■ YOUR INSTRUCTIONS ■
From the listing below, return each line that includes "Ассигнования".

■ INFORMATION SUPPLIED ■
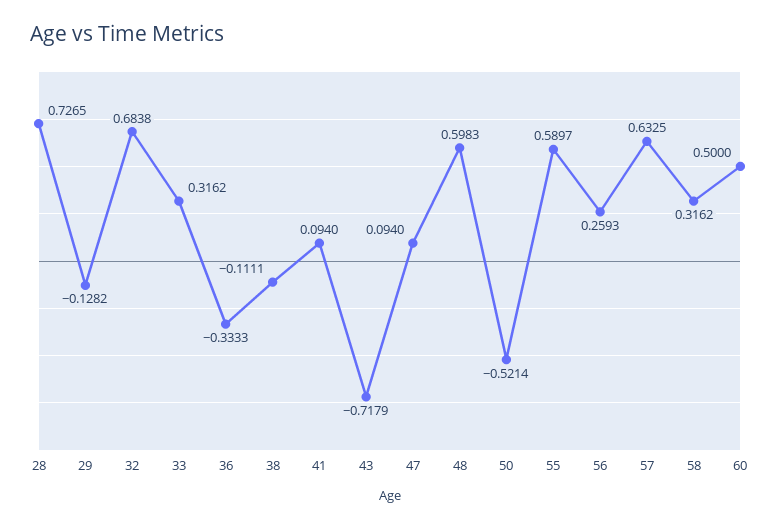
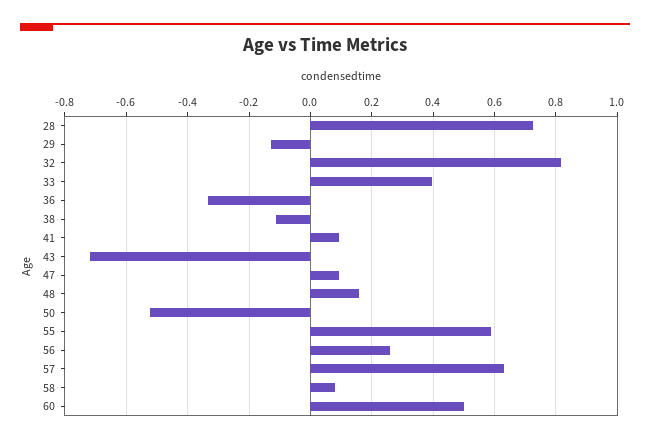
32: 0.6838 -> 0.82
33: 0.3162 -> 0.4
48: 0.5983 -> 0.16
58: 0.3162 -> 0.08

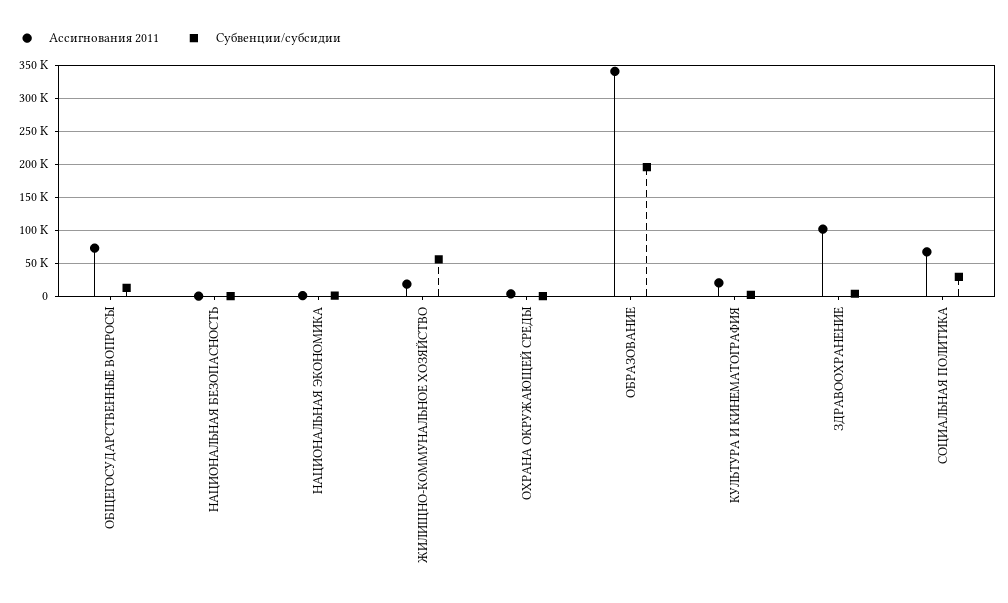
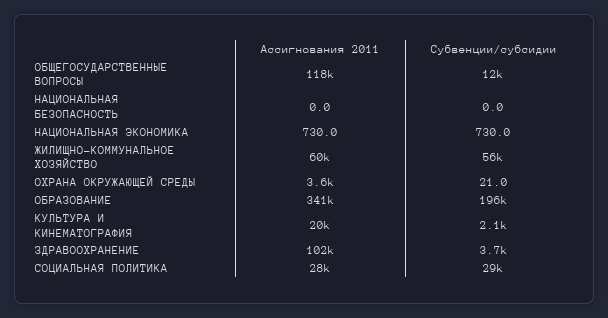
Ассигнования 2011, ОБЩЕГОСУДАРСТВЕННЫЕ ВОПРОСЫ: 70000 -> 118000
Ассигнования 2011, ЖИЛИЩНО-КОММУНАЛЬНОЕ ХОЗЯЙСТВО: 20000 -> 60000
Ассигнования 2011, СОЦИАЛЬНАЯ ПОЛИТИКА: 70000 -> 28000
---
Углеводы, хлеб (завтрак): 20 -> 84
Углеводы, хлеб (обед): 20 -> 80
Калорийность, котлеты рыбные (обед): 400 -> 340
---
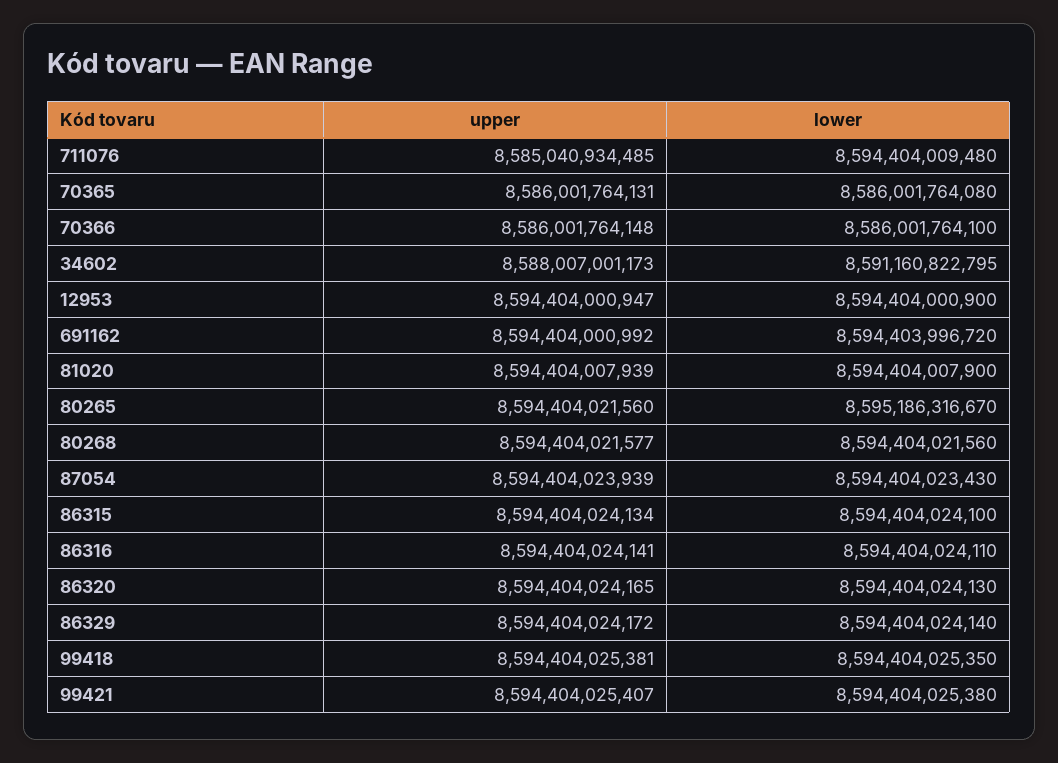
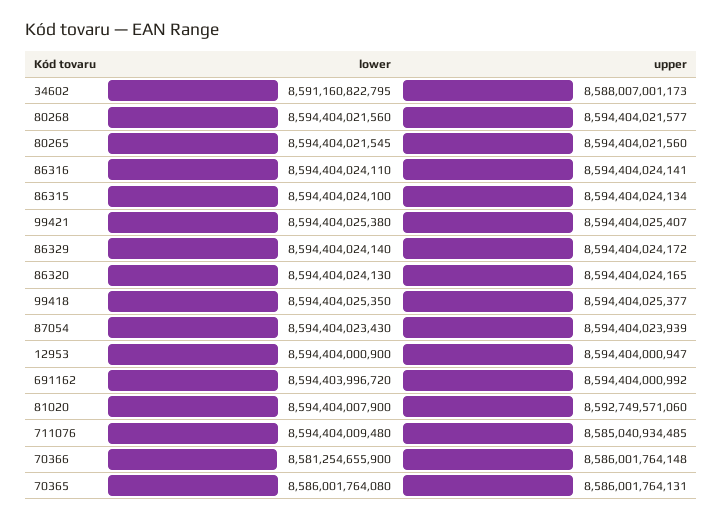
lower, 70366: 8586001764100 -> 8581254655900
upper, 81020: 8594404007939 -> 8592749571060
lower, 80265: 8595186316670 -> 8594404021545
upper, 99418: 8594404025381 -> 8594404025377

■ ANSWER TO THIS PROBLEM ■
Ассигнования 2011, ОБЩЕГОСУДАРСТВЕННЫЕ ВОПРОСЫ: 70000 -> 118000
Ассигнования 2011, ЖИЛИЩНО-КОММУНАЛЬНОЕ ХОЗЯЙСТВО: 20000 -> 60000
Ассигнования 2011, СОЦИАЛЬНАЯ ПОЛИТИКА: 70000 -> 28000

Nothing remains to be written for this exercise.